À l’exception de la New York Public Library, les premières collections numérisées appartiennent toutes à des bibliothèques universitaires (Harvard, Stanford, Michigan, Oxford, Californie, Virginie, Wisconsin-Madison, Complutense de Madrid), auxquelles s'ajoutent début 2007 les bibliothèques des Universités de Princeton et du Texas (Austin), la Biblioteca de Catalunya (Catalogne, Espagne) et la Bayerische Staatbibliothek (Bavière, Allemagne). En mai 2007, Google annonce la participation de la première bibliothèque francophone, la Bibliothèque cantonale et universitaire (BCU) de Lausanne (Suisse), avec la numérisation de 100.000 titres en français, en allemand et en italien datant des 17e-19e siècles. Suit un partenariat avec la Bibliothèque municipale de Lyon (France) signé en juillet 2008 pour numériser 500.000 livres.

En octobre 2008, après trois ans de conflit, Google tente de mettre fin aux poursuites à son encontre en proposant un accord basé sur le partage des revenus générés par Google Books et un large accès aux ouvrages épuisés, tout comme le paiement de 125 millions de dollars US à l'Authors Guild et à l'Association of American Publishers (AAP) pour clôturer définitivement ce conflit. Si cet accord était accepté (mais il sera refusé trois ans plus tard), Google s’engage à proposer de plus larges extraits de livres, jusqu'à 20% d'un même ouvrage, avec un lien commercial pour acheter une copie - numérique ou non - de l'oeuvre. Les ayants droit auraient le droit de retirer leurs livres des collections. Par ailleurs, les bibliothèques universitaires et publiques des États-Unis pourraient accéder à un portail gratuit géré par Google et donnant accès aux textes de millions de livres épuisés. Un abonnement permettrait aux universités et aux écoles de consulter les collections des bibliothèques les plus renommées.

En novembre 2008, Google Books comprend 7 millions d'ouvrages numérisés, en partenariat avec 24 bibliothèques et 2.000 éditeurs. Les 24 bibliothèques partenaires se situent principalement aux États-Unis (16 bibliothèques), auxquelles il faut ajouter deux bibliothèques partenaires en Espagne et une bibliothèque partenaire dans d’autres pays (Belgique, France, Japon, Royaume-Uni et Suisse). En février 2009, Google Books lance un portail spécifique pour smartphone, avec un catalogue de 1,5 million de livres du domaine public, auxquels s'ajoutent 500.000 autres titres téléchargeables hors des États-Unis, du fait d'une législation du copyright moins restrictive dans certains pays.

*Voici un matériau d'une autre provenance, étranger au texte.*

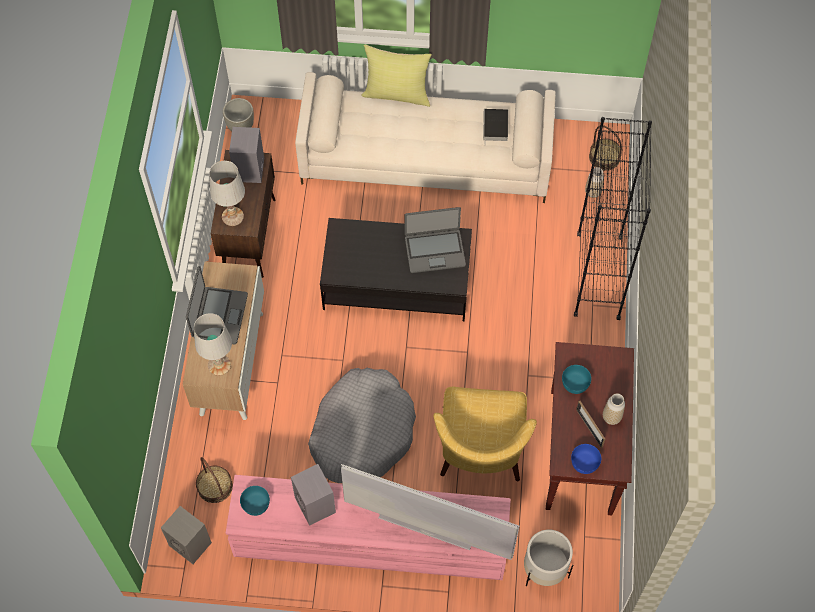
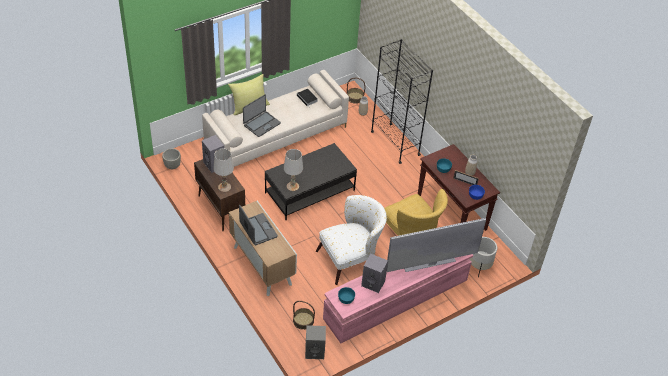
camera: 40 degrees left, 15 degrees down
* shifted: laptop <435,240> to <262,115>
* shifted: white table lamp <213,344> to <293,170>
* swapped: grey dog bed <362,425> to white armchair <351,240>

Mais, de l’avis général, Google ne respecte guère le droit d’auteur et les règles déontologiques de base, puisque la société numérise à ses frais les collections de livres de grandes bibliothèques – y compris les livres protégés par un copyright – pour les proposer ensuite en accès payant. L’accord prévu entre Google d’une part et l’Association of American Publishers (AAP) d’autre part est rejeté en mars 2011 par le juge fédéral Denny Chin, pour cause de monopole incompatible avec la législation américaine. En octobre 2015, après dix ans d’existence, Google Books est enfin considéré comme «légal» par décision de justice, avec un modèle économique considéré comme novateur. Les extraits de livres protégés par un copyright sont considérés comme relevant du «fair use» (un droit de citation étendu propre à la législation américaine), ce que souhaitait Google dès les débuts du projet. Selon le New York Times, Google Books comprendrait désormais 25 millions de titres.

En parallèle, d’autres projets «ouverts» voient le jour, comme la vaste bibliothèque numérique publique mondiale lancée en 2006 par l’Internet Archive ou la Digital Public Library of America (DPLA – Bibliothèque publique numérique de l’Amérique) lancée en 2013, toutes deux respectueuses du droit d’auteur puisqu’elles ne diffusent pas les documents sous droits, à moins que les ayants droit aient dûment donné leur accord.